Still the crowd presses forward. Still the children cry and the women talk. Still the fumes of incense rise. And more unbearable becomes the atmosphere.

"Let us leave," I pant.

How sweet is the open air, and how delicious to sit under the trees!

The dormitories of the monks run round the church. A monk is standing in a doorway, and we go up and introduce ourselves. He is courteous. He shows us the bare cells, and tells us there are eighty priests living there. He also shows us the bakery, and the workshops, for every priest in this monastery follows a handicraft. We take a walk under the trees, and he asks what nation we belong to. When we tell him we are Angleski, he inquires if the people in England are Christians? We say some of them are.

He tells us the story of St. Innokente and what a holy man he was. Then incautiously we remark that if the body is fresh it should be uncovered for the people to see. He tells us of the doubting of Thomas!

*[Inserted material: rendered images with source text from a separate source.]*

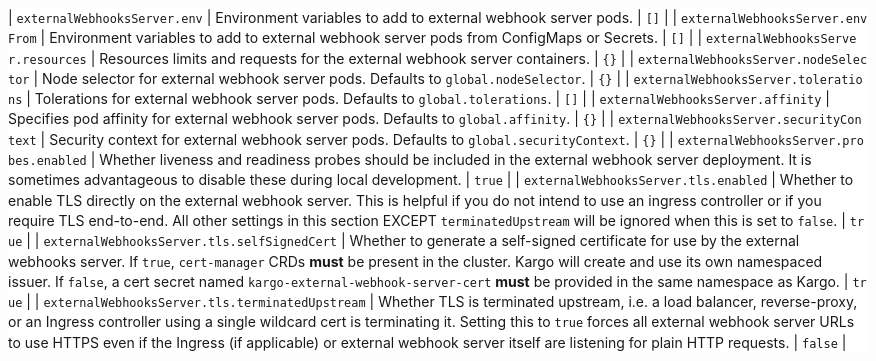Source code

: | `externalWebhooksServer.env`                        | Environment variables to add to external webhook server pods.                                                                                                                                                                                                                                                                                                                                                                                                          | `[]`                     |
| `externalWebhooksServer.envFrom`                    | Environment variables to add to external webhook server pods from ConfigMaps or Secrets.                                                                                                                                                                                                                                                                                                                                                                               | `[]`                     |
| `externalWebhooksServer.resources`                  | Resources limits and requests for the external webhook server containers.                                                                                                                                                                                                                                                                                                                                                                                              | `{}`                     |
| `externalWebhooksServer.nodeSelector`               | Node selector for external webhook server pods. Defaults to `global.nodeSelector`.                                                                                                                                                                                                                                                                                                                                                                                     | `{}`                     |
| `externalWebhooksServer.tolerations`                | Tolerations for external webhook server pods. Defaults to `global.tolerations`.                                                                                                                                                                                                                                                                                                                                                                                        | `[]`                     |
| `externalWebhooksServer.affinity`                   | Specifies pod affinity for external webhook server pods. Defaults to `global.affinity`.                                                                                                                                                                                                                                                                                                                                                                                | `{}`                     |
| `externalWebhooksServer.securityContext`            | Security context for external webhook server pods. Defaults to `global.securityContext`.                                                                                                                                                                                                                                                                                                                                                                               | `{}`                     |
| `externalWebhooksServer.probes.enabled`             | Whether liveness and readiness probes should be included in the external webhook server deployment. It is sometimes advantageous to disable these during local development.                                                                                                                                                                                                                                                                                            | `true`                   |
| `externalWebhooksServer.tls.enabled`                | Whether to enable TLS directly on the external webhook server. This is helpful if you do not intend to use an ingress controller or if you require TLS end-to-end. All other settings in this section EXCEPT `terminatedUpstream` will be ignored when this is set to `false`.                                                                                                                                                                                         | `true`                   |
| `externalWebhooksServer.tls.selfSignedCert`         | Whether to generate a self-signed certificate for use by the external webhooks server. If `true`, `cert-manager` CRDs **must** be present in the cluster. Kargo will create and use its own namespaced issuer. If `false`, a cert secret named `kargo-external-webhook-server-cert` **must** be provided in the same namespace as Kargo.                                                                                                                               | `true`                   |
| `externalWebhooksServer.tls.terminatedUpstream`     | Whether TLS is terminated upstream, i.e. a load balancer, reverse-proxy, or an Ingress controller using a single wildcard cert is terminating it. Setting this to `true` forces all external webhook server URLs to use HTTPS even if the Ingress (if applicable) or external webhook server itself are listening for plain HTTP requests.                                                                                                                             | `false`                  |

We drive back to Irkutsk, and the sultry afternoon is drowsed away in easy chairs. The ringing of the Sabbath bells never ends. In the evening we join the rest of Irkutsk in making the promenade up and down the Bolshoiskaia, the big street. Everybody is in their Sunday best.

But with sundown the Sabbath ends. The restaurants fill up; gaiety and mirth bursts forth, and Irkutsk is its wicked self once more.